Casina No Mafia, un urlo diventato simbolo di resistenza «Scritta altamente significativa per la generazione ’92»

A Palermo c’è chi alle parate preferisce una narrazione diversa di quei giorni bui, chi ogni giorno racconta le stragi da un punto d’osservazione molto speciale a centinaia di studenti: la casina No Mafia di Capaci. I ragazzi di Addiopizzo Travel accompagnano scolaresche ogni giorno in quel luogo e oggi, 23 maggio, il Miur li ha anche inseriti nel programma ufficiale delle attività delle scuole, così ragazzi da tutta Italia saliranno su quella montagna e alle 17.58 la Rai sarà in diretta dall’albero Falcone e quest’anno per la prima volta anche dalla Casina No Mafia dove sono esposte le gigantografie delle vittime della strage di Capaci e via D’Amelio. «Ogni giorno noi raccontiamo la storia delle stragi, – dice Dario Riccobono di Addiopizzo Travel – delle collusioni da parte dello Stato, dei processi. Oggi per noi è una sorta di legittimazione di quello che facciamo ogni giorno. Questo luogo è stato riconosciuto da una comunità come simbolo, un luogo di tutti, la cartolina della sicilia che resiste, che rappresenta la fatica del volerci arrivare perché la strada per arrivare è impervia, e oggi noi ce ne staremo qui, lontani dalle passerelle».

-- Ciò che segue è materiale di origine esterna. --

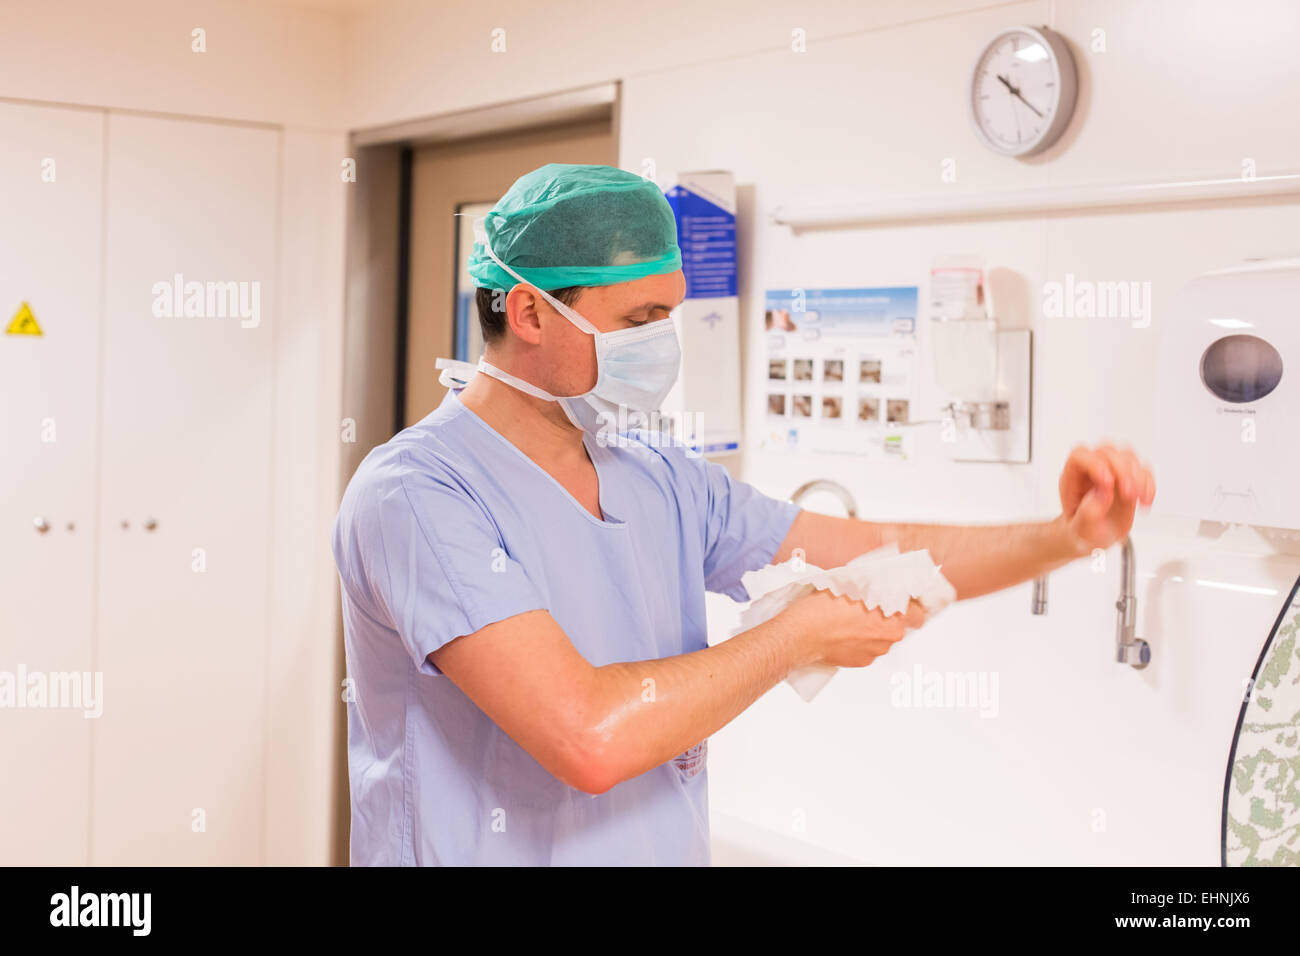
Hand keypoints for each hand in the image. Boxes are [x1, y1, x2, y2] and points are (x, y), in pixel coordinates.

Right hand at [779, 589, 925, 669]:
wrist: (800, 635)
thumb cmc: (822, 608)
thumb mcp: (852, 584)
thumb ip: (874, 587)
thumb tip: (883, 583)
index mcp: (892, 618)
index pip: (918, 614)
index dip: (910, 606)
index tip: (901, 601)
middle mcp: (888, 639)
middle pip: (898, 626)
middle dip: (887, 617)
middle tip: (869, 606)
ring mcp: (874, 653)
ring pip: (881, 638)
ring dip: (872, 630)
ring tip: (850, 620)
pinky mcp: (860, 662)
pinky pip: (866, 649)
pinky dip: (859, 642)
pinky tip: (843, 633)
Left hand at [1058, 444, 1155, 554]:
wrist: (1098, 536)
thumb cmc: (1084, 531)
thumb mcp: (1081, 529)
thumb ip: (1088, 513)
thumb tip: (1102, 493)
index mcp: (1072, 478)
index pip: (1080, 456)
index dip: (1095, 464)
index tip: (1108, 483)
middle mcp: (1091, 470)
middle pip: (1107, 452)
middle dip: (1122, 471)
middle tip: (1129, 495)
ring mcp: (1111, 470)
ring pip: (1127, 455)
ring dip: (1138, 476)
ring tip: (1138, 499)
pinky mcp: (1129, 477)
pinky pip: (1143, 469)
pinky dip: (1148, 484)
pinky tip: (1145, 502)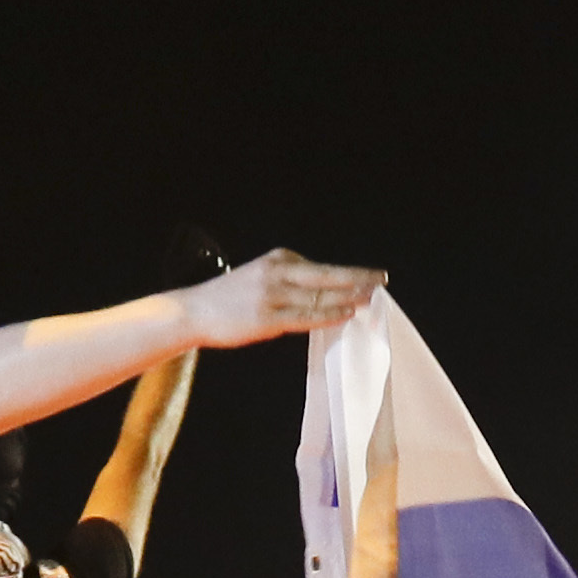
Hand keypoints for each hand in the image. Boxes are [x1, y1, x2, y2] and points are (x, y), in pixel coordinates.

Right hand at [176, 250, 386, 349]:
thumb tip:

A pochi giorni dalla strage del ’92 come pronta risposta da parte della società civile spuntò la scritta NO MAFIA in quella casupola sulla collina di Capaci, nei cui pressi si scoprì anni dopo, erano appostati i mafiosi, capitanati dal boss Brusca, che quel 23 maggio, con un telecomando, azionarono l’esplosivo che fece saltare l’autostrada, uccidendo il giudice Giovanni Falcone, la moglie Francesca Morvillo e i tre agenti di scorta Antonio, Montinaro, Vito Schifani e Rocco Dicillo. Un gruppo di amici, di cittadini di Capaci, sconvolti ancora dall’efferatezza dell’attentato si armarono di scale, colore e pennello, dipinsero NO MAFIA in blu sulla casina, in modo che potesse vedersi anche dall’autostrada sottostante. La scritta non durò a lungo, diversi film e fiction furono girati in quella zona per raccontare la strage di Capaci e quella scritta non poteva esserci. Finite le riprese nessuno si preoccupò di ripristinare quella scritta voluta da semplici cittadini, altamente simbolica.

La parete rimase bianca e illuminata da un faro sino alla notte tra il 28 e il 29 giugno del 2005. Quel giorno, infatti, primo anniversario dell’attacchinaggio a Palermo dell’adesivo UN INTERO POPOLO CHE PAGA IL PIZZO E’ UN POPOLO SENZA DIGNITA’, il Comitato Addiopizzo decise di replicare l’azione a Capaci. E mentre un gruppo di ragazzi attaccava gli adesivi in paese, un altro gruppo composto da giovani di Capaci, andò a ripristinare quella scritta, da allora mai più cancellata e visibile anche la notte. «Chiesi questo regalo ai compagni in Addiopizzo – ricorda Dario Riccobono, tra i fondatori di Addiopizzo e cittadino di Capaci – attacchinare in paese mentre assieme ad un gruppo di miei concittadini andavamo a ripristinare quella scritta altamente significativa per noi giovani della generazione ’92. E così, reclutati alcuni giovanissimi in paese, andammo da Antonio Vassallo, autore della scritta parecchi anni prima. Ci mise a disposizione colore e scala guidandoci sino alla casina, passando per trazzere e arrampicandoci al buio nella collina».

Da allora, di tanto in tanto, si è ridipinta la scritta NO MAFIA, quando l’effetto sbiadente degli agenti atmosferici lo ha reso necessario. E questo gesto si è spontaneamente connotato come un’azione simbolica, diventando una sorta di liturgia laica intensamente vissuta e ampiamente partecipata. L’ultima volta, nel maggio del 2017, per il venticinquesimo anniversario della strage, migliaia sono stati i cittadini a partecipare. Quel luogo, infatti, per iniziativa spontanea di tanti comuni cittadini, è diventato simbolo di resistenza alla mafia e di riscatto, cartolina di una Sicilia che si oppone.